É pá a tua pergunta, de alguma forma deveria ser melhor explicada, mas segundo aquilo que entendi, a minha resposta é a seguinte:

Se estás a falar de um bahá'í apronfundado nas Escrituras Sagradas, idealmente não só as Escrituras Bahá'ís, com experiência, e que tenha aceitado Bahá'u'lláh quer pela razão mas também pelo coração, deve ou não acreditar em Bahá'u'lláh cegamente, eu respondo que sim. Não há razão para persistir na dúvida depois de se fazer uma descoberta intensa e bem estruturada. Muita gente hoje em dia caí no erro de se viciarem no processo de busca, pelo que mesmo quando encontram o que procuram, não querem acreditar e seguem procurando porque de alguma forma dão mais valor ao processo de busca do que ao objectivo dele.

Agora, para um novo bahá'í que ainda não conhece bem as leis bahá'ís, e a própria Revelação de Bahá'u'lláh, acho de alguma forma justificável e aceitável que hajam dúvidas na sua Fé. O processo de desenvolvimento espiritual de um bahá'í, é em tudo idêntico ao dos outros crentes das outras religiões, requer tempo, desejo e empenho da própria pessoa. É claro, uns precisam mais tempo do que outros.

Em resumo: Acho que o resultado final do processo de busca e conhecimento do Manifestante Divino é chegar ao ponto de não haver dúvidas sobre a realidade do Manifestante Dívino, neste caso falamos de Bahá'u'lláh, logo acreditar cegamente nas Suas palavras e leis. Mas isso só é válido se a busca for verdadeira e pura, o que a meu ver significa, ser impulsionada pelo coração e suportada pela razão.

(Pedro Reis)


Marco, para mim é claro. Acreditamos com toda a visão dos nossos olhos interiores em Bahá'u'lláh! O "cegamente" é paleio de quem só usa os olhos limitados que estão imbutidos na face. Estes dão-nos a perspectiva de uma realidade limitada e incompleta.

Beijinhos!

(Stella)


Em princípio, penso que sim, mas aí tudo depende da Fé de cada um.

Antes de nos tornarmos baha'is, como é natural, temos todo o direito de O questionarmos, mas uma vez que O aceitemos como um Mensageiro de Deus, então creio que isso deixa de fazer sentido.

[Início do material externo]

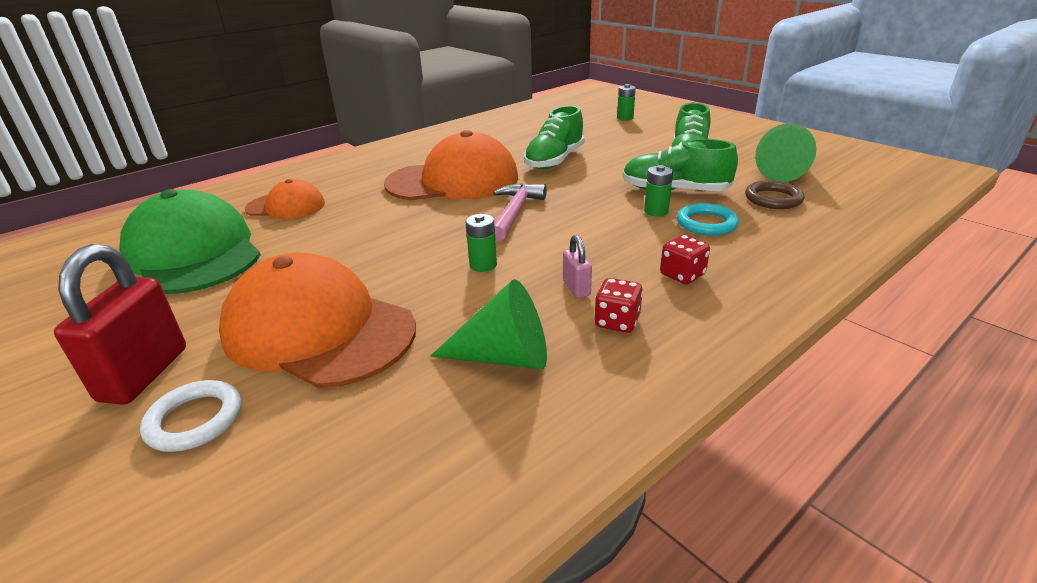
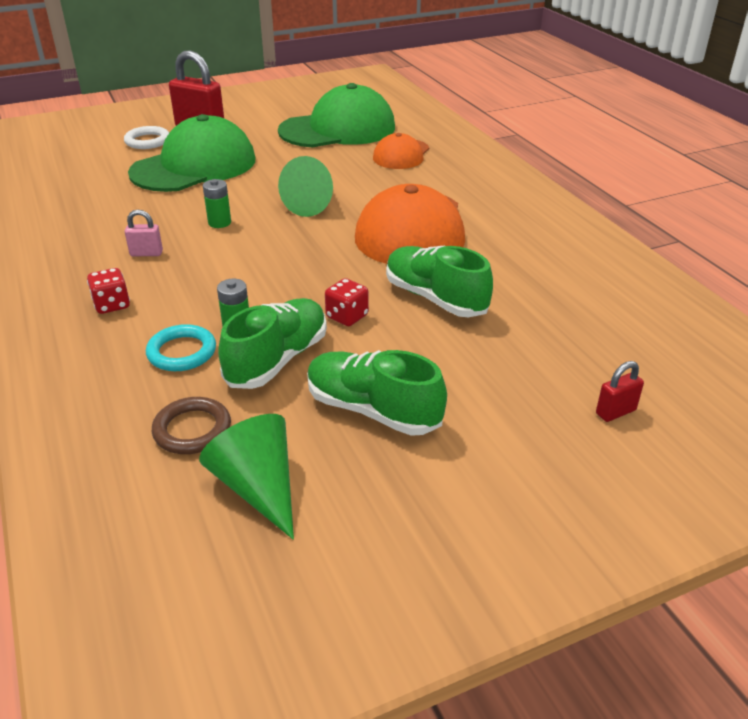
camera: 105 degrees right, 5 degrees up
(318, 330) = (194, 166): orange cap -> green cap
(504, 356) = (102, 216): green cone -> green cone (313, 204)
(514, 213) = (304, 249): pink hammer -> none
(617, 322) = (89, 260): red dice -> red dice (347, 316)
(625, 118) = (615, 412): green battery -> red padlock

Porém, como não somos perfeitos, nossa fé costuma ter altos e baixos, e às vezes fraquejamos.

(Coriolano J. S. Corrêa)


Questão dificil Marco, porque acho que acima de tudo é uma questão de Fé e coração e não puramente intelectual e da mente. Duvido que alguem se torna Baha'i meramente via debate intelectual ou provas materiais. A dada altura, ou algo nos toca a alma e coração ou nada ...achamos tudo muito bonito e até podemos achar os principio validos mas isso em si não prova divinidade a ninguem :-)

(Navid)


Não penso que seja essa a Sua vontade.

(JMoutinho)


Se Bahá'u'llah ensinou a livre investigação da verdade, teria querido que todas as pessoas que O conhecessem viessem a pôr em causa algumas das coisas sobre as quais falou, escreveu e que fazem parte integrante da Sua Mensagem. Um Bahá'i deve ser alguém que aceita conscientemente os princípios da Fé Bahá'i.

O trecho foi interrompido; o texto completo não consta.